Проходя мимо остальных японских кораблей, русские последовательно обстреливали уже их. Правда, стрельбы в полигонных условиях на сей раз не получилось - им также отвечали всеми бортами, причем отнюдь не безуспешно. Идущий головным «Баян» закономерно принимал на себя основную массу ударов, и когда он миновал идущий замыкающим «Фудзи», на нем буквально не оставалось живого места. Крейсер горел от носа до кормы, потерял носовую башню и одну из труб, а борта его зияли огромными дырами - все же полноценный линейный бой для крейсера, вдвое уступающего размерами любому из броненосцев, категорически противопоказан. Тем не менее, несмотря на падение хода до восемнадцати узлов, тонуть «Баян» категорически не собирался и даже крена не приобрел. Все пробоины оказались в надводной части, заметно выше уровня ватерлинии и, вдобавок, меньше размерами, чем можно было ожидать. Все же японские снаряды, несмотря на великолепное фугасное действие, против неплохо забронированной цели оказались достаточно малоэффективны. Так что надстройки искалечены - и только. Башня, хоть и была расколота почти пополам, не взорвалась, пожары тушились. А главное, так как вся ярость японцев обрушилась на русского флагмана, в эти короткие минуты боя он сумел оттянуть на себя огонь противника, и идущий следом «Ретвизан» смог отработать весьма успешно. Да и остальные не подкачали.

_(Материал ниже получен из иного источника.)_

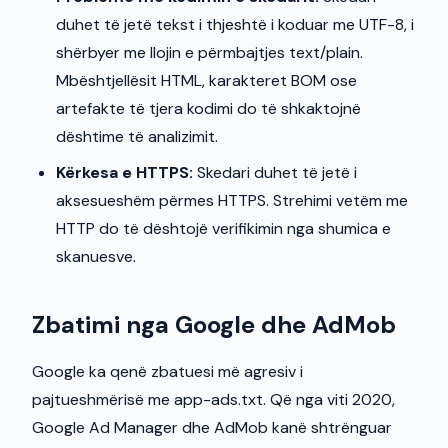
duhet të jetë tekst i thjeshtë i koduar me UTF-8, i
shërbyer me llojin e përmbajtjes text/plain.
Mbështjellësit HTML, karakteret BOM ose
artefakte të tjera kodimi do të shkaktojnë
dështime të analizimit.
Kërkesa e HTTPS:
Skedari duhet të jetë i
aksesueshëm përmes HTTPS. Strehimi vetëm me
HTTP do të dështojë verifikimin nga shumica e
skanuesve.
Zbatimi nga Google dhe AdMob
Google ka qenë zbatuesi më agresiv i
pajtueshmërisë me app-ads.txt. Që nga viti 2020,
Google Ad Manager dhe AdMob kanë shtrënguar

«Сикисима» лишилась мачт, ее надстройки лежали в руинах, а на баке неспешно и внушительно, как и все, что делали русские, разгорался пожар. Башни главного калибра уцелели, хотя носовая и не могла пока вести огонь - из-за густого дыма артиллеристам просто не видно было, куда стрелять. Артиллеристы кормовой башни тоже находились не в лучших условиях - за борт снесло все трубы, и теперь жирный и едкий угольный дым из кочегарок медленно полз по искореженной палубе. Но эти-то хотя бы уцелели, а вот их товарищам, приставленным к орудиям среднего калибра, повезло куда меньше. К тому моменту, как мимо «Сикисимы» прошла несколько отставшая «Полтава», на левом борту японского броненосца не осталось ни одного целого шестидюймового орудия. На фоне этого быстро падающая скорость и потеря всех дальномеров выглядели уже не более чем детскими шалостями.